Pure impulse buy was Michael Knox Beran's Murder by Candlelight: The Gruesome Crimes Behind Our Romance with the Macabre. It might even make a good RIP book if I can squeeze it in. "The ghastly ambiance of a vanished epoch comes to life to reveal the horror beneath the seeming civility of the Romantic era."
Did I tell you I am taking a yoga class on Tuesday evenings? My instructor has talked a lot about neuroplasticity, which I find fascinating. I asked for a good reading suggestion and he told me to try Norman Doidge's The Brain's Way of Healing: Remarkable Discoveries and Recoveries from the Frontiers of Neuroplasticity. I have already been dipping into it and it is quite engrossing reading!
And how to choose just five books that are forthcoming? A few random titles:
The Determined Heart: The Tale of Mary Shelley and Her Frankenstein by Antoinette May. I have long had a fascination on both Mary Shelley and her famous novel and have read a bit about both in the past. How to pass up a fictionalized account? "The Determined Heart reveals the life of Mary Shelley in a story of love and obsession, betrayal and redemption."

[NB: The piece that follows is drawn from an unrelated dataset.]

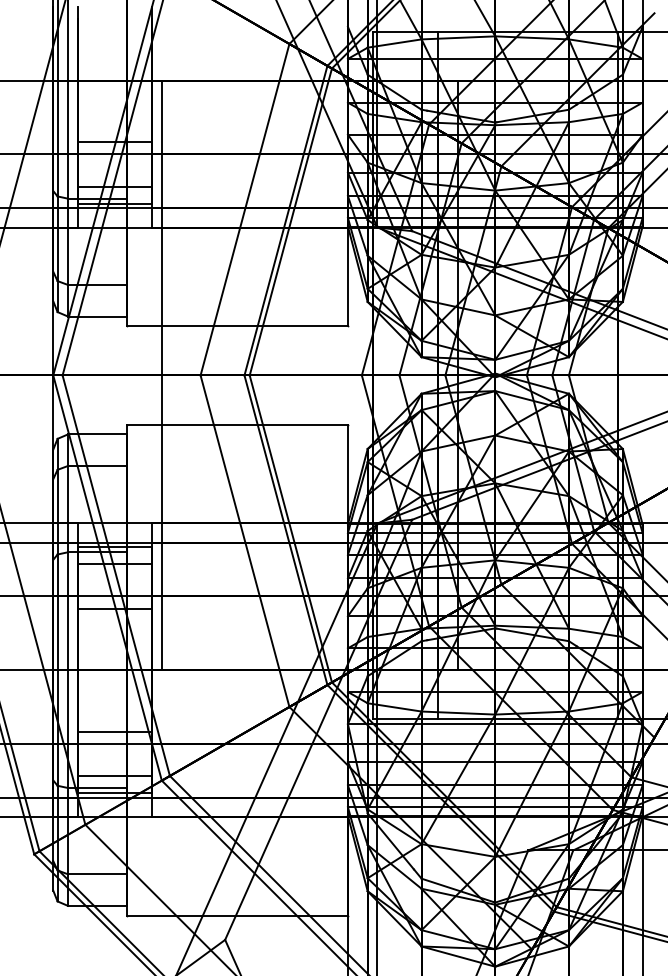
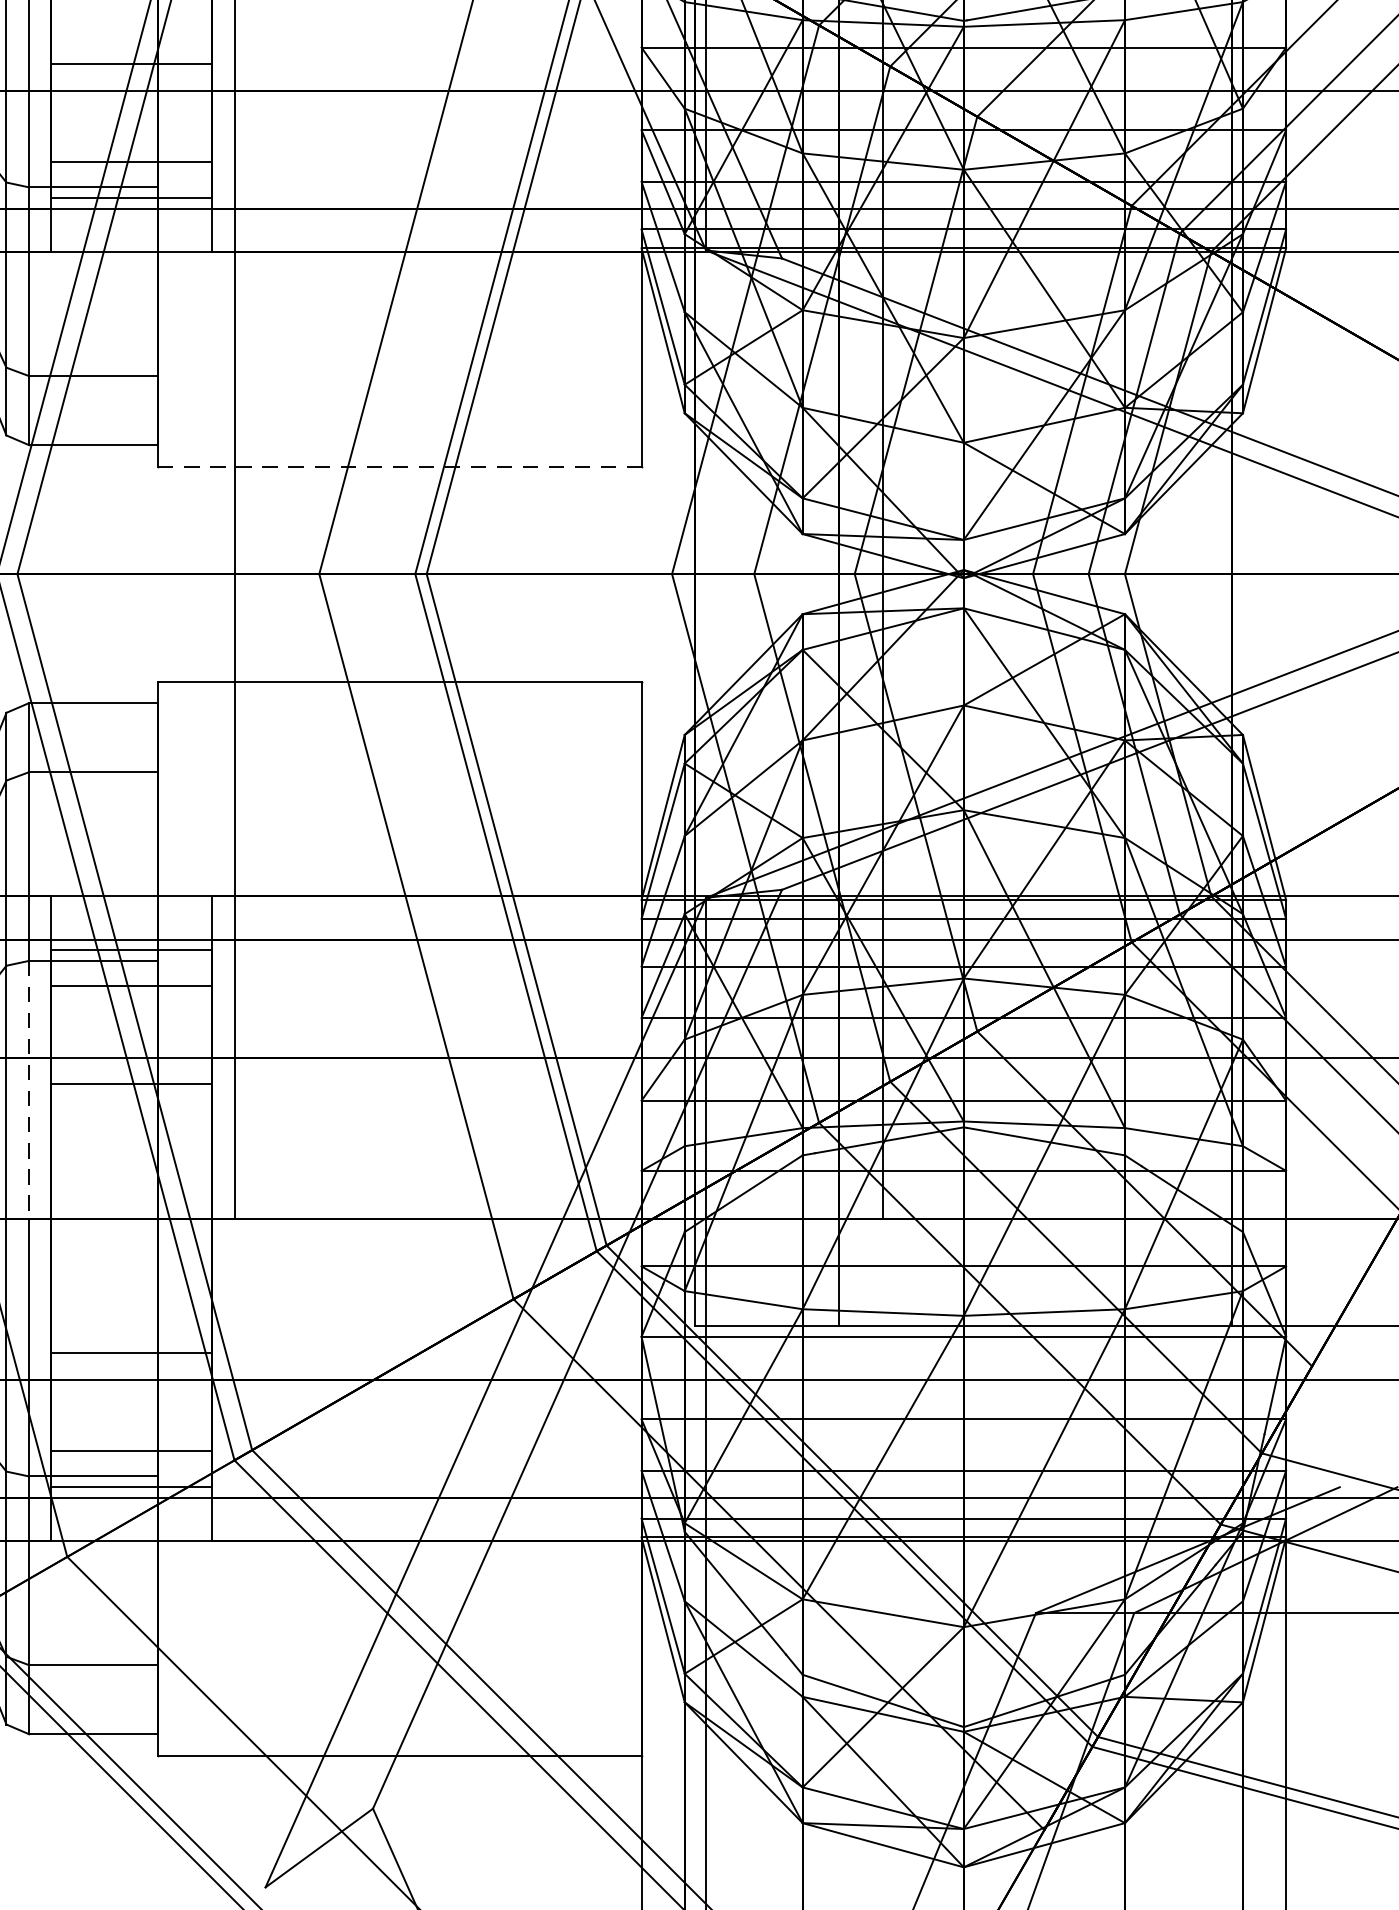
line: (237, 326) -> (399, 467), solid -> dashed
line: (68, 611) -> (30, 1090), solid -> dashed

Whistling Women by Kelly Romo. I seem to be always drawn to this era. "Set against the backdrop of the 1935 world’s fair, Whistling Women explores the complex relationships between sisters, the sacrifices required to protect family, and the lasting consequences of a single impulsive act."
The Past by Tessa Hadley. I AM going to read something by Tessa Hadley this year (or next . . . ) as I have loved all the stories I have read by her. Here is her newest which sounds quite inviting. "In her most accessible, commercial novel yet, the “supremely perceptive writer of formidable skill and intelligence (New York Times Book Review) turns her astute eye to a dramatic family reunion, where simmering tensions and secrets come to a head over three long, hot summer weeks."
Lab Girl by Hope Jahren. I definitely need to read more nature literature. "Acclaimed scientist Hope Jahren has built three laboratories in which she's studied trees, flowers, seeds, and soil. Her first book might have been a revelatory treatise on plant life. Lab Girl is that, but it is also so much more. Because in it, Jahren also shares with us her inspiring life story, in prose that takes your breath away."
The Yearbook by Carol Masciola. I don't read a lot of YA literature, but once again it is the setting that is the big draw for me for this one. ""A troubled girl in foster care...finds a high school yearbook and becomes fascinated with it, suddenly finding herself back in the 1920s at a school dance.... Masciola keeps pages turning by focusing on Lola's emotional rebellion while providing entertaining details about life in 1923. An entertaining, undemanding time-travel romance." --Kirkus Reviews"
As always there is a plethora of good books that are calling to me. Maybe the weather is finally turning and it is almost time to spend hours inside under a warm blanket with a book (or two) in hand to while the afternoon away.